(von Karsten Röthig)

Es war die 5. oder 6. Stunde Mathematik, in der Abiturphase. Alle haben Aufgaben zur Kurvendiskussion bearbeitet. Ich sitze in der letzten Bankreihe in der Fensterreihe.

Alle arbeiten intensiv an den Aufgaben, da fällt mir ein, dass ich mit meiner damaligen Freundin, die in der Mittelreihe, 2 Bankreihen vor mit sitzt, noch etwas für den Nachmittag absprechen wollte.

Als Schüler konnte ich nicht bis zum Ende der Stunde warten. Ich unterbrach meine Arbeit an der Aufgaben , schaute, wo sich gerade unser Mathelehrer aufhält und schrieb meiner Freundin auf einem kleinen Zettel einen Brief. Ich faltete das Briefchen, wie das so üblich war und wollte es meiner Freundin in einem günstigen Moment zuwerfen. Ich tat also sehr nachdenklich, hatte meinen Mathelehrer immer im Blick. In einem vermeintlich günstigen Augenblick warf ich ihr den Brief zu.

Leider waren meine Wurfqualitäten nicht so perfekt, denn der Brief prallte an die linke Tischkannte und landete genau in der Mitte des Ganges auf dem Fußboden. Inzwischen war unser Mathelehrer (von stattlicher Figur, immer mit zugeknöpftem weißen Kittel und die Arme auf dem Rücken verschränkt) hinter unserer letzten Bank, im Gang angekommen.

Ich hatte mich getäuscht, denn er hat meinen missglückten Wurf genau registriert. Er verzog keine Miene, blieb ruhig wie immer und setzte ganz langsam seine Runde fort. Er ging also auch zielsicher auf den im Gang liegenden Brief zu.

Ich duckte ab, mir wurde kalt und heiß und meine Konzentration auf die Matheaufgabe ging gegen Null. Ich dachte nur, hoffentlich hebt er ihn nicht auf, liest ihn und stellt mich so vor der Klasse bloß.

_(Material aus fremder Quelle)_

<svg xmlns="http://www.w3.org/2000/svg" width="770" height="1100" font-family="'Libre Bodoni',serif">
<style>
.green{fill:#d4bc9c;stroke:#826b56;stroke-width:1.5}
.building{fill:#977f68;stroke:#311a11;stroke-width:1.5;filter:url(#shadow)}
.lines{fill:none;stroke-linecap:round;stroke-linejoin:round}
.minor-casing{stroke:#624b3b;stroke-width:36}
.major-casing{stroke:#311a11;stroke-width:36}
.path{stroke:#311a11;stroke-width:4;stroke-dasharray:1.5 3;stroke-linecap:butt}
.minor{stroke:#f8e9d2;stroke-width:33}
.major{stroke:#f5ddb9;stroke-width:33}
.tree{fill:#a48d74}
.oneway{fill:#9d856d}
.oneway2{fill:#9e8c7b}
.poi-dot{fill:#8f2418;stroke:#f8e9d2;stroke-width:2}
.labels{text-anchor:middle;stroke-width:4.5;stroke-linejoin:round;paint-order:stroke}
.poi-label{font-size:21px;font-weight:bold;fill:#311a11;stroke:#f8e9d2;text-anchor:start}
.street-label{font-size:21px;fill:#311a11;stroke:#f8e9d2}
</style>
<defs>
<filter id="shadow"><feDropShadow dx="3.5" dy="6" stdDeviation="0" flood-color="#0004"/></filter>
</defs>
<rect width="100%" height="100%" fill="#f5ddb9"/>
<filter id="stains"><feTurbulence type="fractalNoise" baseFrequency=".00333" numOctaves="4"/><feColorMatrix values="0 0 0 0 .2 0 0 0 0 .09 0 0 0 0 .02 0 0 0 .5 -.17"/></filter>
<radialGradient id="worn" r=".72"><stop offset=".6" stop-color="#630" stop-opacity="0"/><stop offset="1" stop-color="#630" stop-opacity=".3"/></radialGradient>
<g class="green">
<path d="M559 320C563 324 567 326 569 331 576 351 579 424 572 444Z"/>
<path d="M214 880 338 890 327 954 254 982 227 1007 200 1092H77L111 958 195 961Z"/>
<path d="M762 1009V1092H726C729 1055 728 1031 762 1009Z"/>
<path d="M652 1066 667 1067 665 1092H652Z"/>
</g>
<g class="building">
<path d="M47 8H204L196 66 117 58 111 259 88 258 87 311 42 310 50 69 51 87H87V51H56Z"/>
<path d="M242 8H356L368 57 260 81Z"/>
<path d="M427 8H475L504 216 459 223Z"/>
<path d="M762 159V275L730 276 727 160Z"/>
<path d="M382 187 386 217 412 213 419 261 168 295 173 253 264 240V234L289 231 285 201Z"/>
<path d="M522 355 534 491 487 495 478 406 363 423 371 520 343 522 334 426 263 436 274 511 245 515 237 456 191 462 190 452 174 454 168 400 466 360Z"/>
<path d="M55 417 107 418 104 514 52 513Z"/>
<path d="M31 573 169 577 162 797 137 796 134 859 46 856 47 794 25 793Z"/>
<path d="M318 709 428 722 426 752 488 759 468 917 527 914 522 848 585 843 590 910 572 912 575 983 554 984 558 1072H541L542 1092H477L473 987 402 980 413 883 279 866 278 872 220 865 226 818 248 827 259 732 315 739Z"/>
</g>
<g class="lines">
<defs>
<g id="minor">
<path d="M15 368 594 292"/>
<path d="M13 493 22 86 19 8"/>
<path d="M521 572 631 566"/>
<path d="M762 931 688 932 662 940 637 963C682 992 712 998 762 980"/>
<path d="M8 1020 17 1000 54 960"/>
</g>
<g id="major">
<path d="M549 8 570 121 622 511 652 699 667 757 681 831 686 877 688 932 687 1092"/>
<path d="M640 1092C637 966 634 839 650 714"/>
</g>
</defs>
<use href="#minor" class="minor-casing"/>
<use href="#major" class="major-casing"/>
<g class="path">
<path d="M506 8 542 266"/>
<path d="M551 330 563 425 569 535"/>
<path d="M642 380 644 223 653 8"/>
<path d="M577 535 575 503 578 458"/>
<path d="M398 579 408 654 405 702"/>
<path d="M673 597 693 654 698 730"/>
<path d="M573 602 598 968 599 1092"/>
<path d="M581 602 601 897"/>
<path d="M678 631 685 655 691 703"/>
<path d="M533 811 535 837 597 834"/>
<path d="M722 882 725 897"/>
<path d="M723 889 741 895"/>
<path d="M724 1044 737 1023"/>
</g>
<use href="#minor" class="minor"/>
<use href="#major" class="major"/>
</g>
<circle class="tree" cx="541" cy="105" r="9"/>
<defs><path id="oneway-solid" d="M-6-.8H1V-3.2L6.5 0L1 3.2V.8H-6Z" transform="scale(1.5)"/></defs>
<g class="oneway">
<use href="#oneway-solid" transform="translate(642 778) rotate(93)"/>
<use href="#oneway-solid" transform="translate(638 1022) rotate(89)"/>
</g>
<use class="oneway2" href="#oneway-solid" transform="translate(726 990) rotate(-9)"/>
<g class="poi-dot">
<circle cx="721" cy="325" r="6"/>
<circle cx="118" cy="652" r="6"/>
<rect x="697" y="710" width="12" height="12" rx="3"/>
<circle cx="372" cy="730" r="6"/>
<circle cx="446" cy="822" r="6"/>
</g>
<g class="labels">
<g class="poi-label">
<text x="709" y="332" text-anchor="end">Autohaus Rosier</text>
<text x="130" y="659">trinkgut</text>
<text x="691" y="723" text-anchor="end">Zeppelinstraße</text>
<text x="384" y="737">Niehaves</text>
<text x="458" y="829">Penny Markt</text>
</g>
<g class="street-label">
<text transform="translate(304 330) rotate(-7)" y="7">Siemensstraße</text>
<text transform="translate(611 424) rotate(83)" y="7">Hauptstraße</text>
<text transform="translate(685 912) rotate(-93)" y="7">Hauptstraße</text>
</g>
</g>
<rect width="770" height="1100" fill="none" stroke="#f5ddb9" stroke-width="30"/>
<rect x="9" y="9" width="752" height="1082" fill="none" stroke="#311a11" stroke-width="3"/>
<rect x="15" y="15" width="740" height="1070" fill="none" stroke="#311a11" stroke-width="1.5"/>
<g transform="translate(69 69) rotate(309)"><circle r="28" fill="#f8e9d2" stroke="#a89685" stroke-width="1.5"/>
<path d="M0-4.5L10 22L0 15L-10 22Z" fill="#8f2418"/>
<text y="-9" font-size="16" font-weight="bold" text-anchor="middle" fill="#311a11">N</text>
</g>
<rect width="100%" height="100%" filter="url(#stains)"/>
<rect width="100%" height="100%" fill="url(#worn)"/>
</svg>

Mir war diese Situation hochpeinlich .

Er ging ganz entspannt auf diesen Brief zu, hielt inne, bückte sich gemächlich, hob den Brief auf. In diesem Moment wollte ich im Boden versinken. Er drehte sich ganz entspannt zu mir um und fragte ganz freundlich und ruhig, wohin der Brief sollte. Ich glaube, er genoss den Moment meines verdutzten Gesichtes. Ich beantwortete ihm die Frage.

Er drehte sich wieder um ging zur Bank meiner Freundin und legte ihr den Brief ohne Kommentar auf ihren Tisch. Dann wandte er seinen Blick zu mir und meinte locker: „Na wozu bin ich denn sonst da“.

Ich erlebe diese Situation auch nach fast 45 Jahren noch so, als wäre sie gestern geschehen.

Dieser Mathelehrer, den wir übrigens auch in Physik hatten, hat mich sehr geprägt und hat einen entscheidenden Anteil daran, dass ich selbst Lehrer für Mathematk und Physik geworden bin und größten Wert auf eine respektvolle Lehrer- Schüler- Beziehung lege.

Unser Lehrer wurde durch uns Schüler nicht nur wegen seiner erstklassigen Fachkompetenz geachtet, sondern auch wegen seinem fachübergreifenden Fachunterricht, der manchmal in fast philosophischen Diskussionsrunden endete.